A few months ago I was standing in line waiting to be served in a health food shop. I couldn't help but overhear the conversation that was in full flow between the woman who worked behind the till and the customer she was serving. The subject was crystals and their healing powers.
The cashier said to the customer: "I've got crystals all over the house and the garden. You can never have too many crystals I say!".
Upon hearing this mini polemic, part of my soul died.

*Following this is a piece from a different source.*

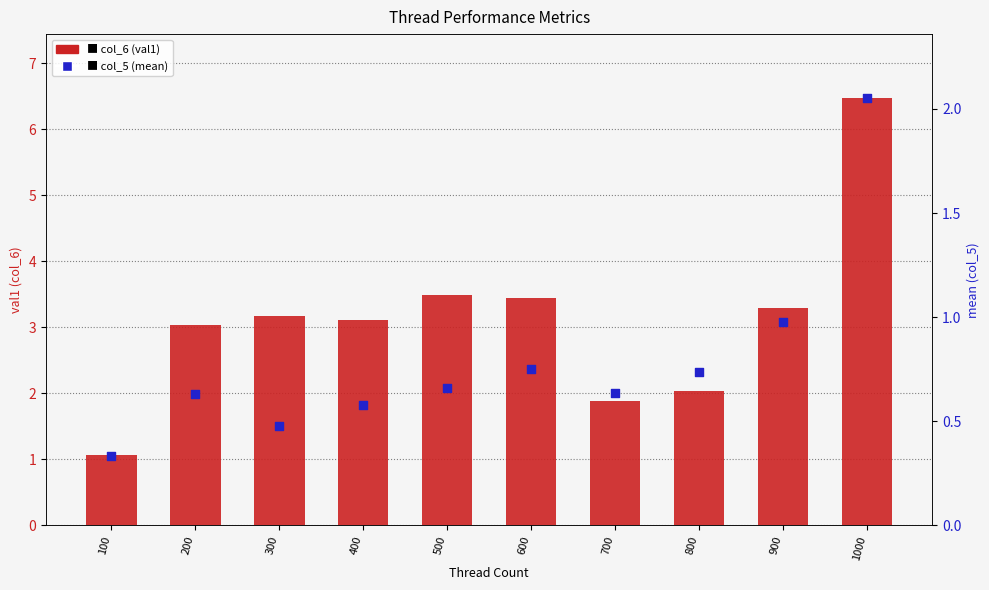

Which series reaches the minimum Y coordinate?

col_5 (mean)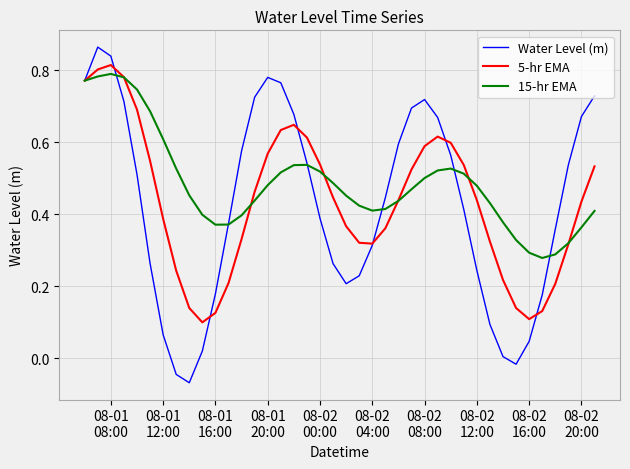

Does the chart display data point markers on the line(s)?

No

A few years back, in a pub, a young hippy approached a few of my friends and me. We'd been to a festival and were dressed a bit hippy and he placed a wooden box with some sort of magical symbol carved on the lid, which he opened to reveal a selection of healing crystals of various types, set into cheap silver jewelry, each with a little price tag attached, before launching into a full-on, weapons grade earth mysteries/leylines/orgone/cosmic consciousness spiel.
As we occasionally asked him to explain the finer points of each crystal and the powers it supposedly possessed, he started to realise his mistake - hippies we may have been, but among our number were two physicists, a geneticist, a materials scientist, a geologist (whose PhD, as it happened, had involved crystalline structures in igneous rock) and an archaeologist. Nevertheless, he continued and heroically made it to the end of his pitch so we told him that although we weren't going to buy any crystals, we would buy him drinks if he wanted to get drunk with us - and after a couple, he admitted he thought the whole crystal healing energy thing is a load of bollocks.
I sometimes wonder if he's still out there selling bullshit, or if inspired by us he took up the good fight against woo!
@Jnei
Who would have thought hippies could be such capitalists. I like the way you bought him drinks at the end. Humanity triumphs.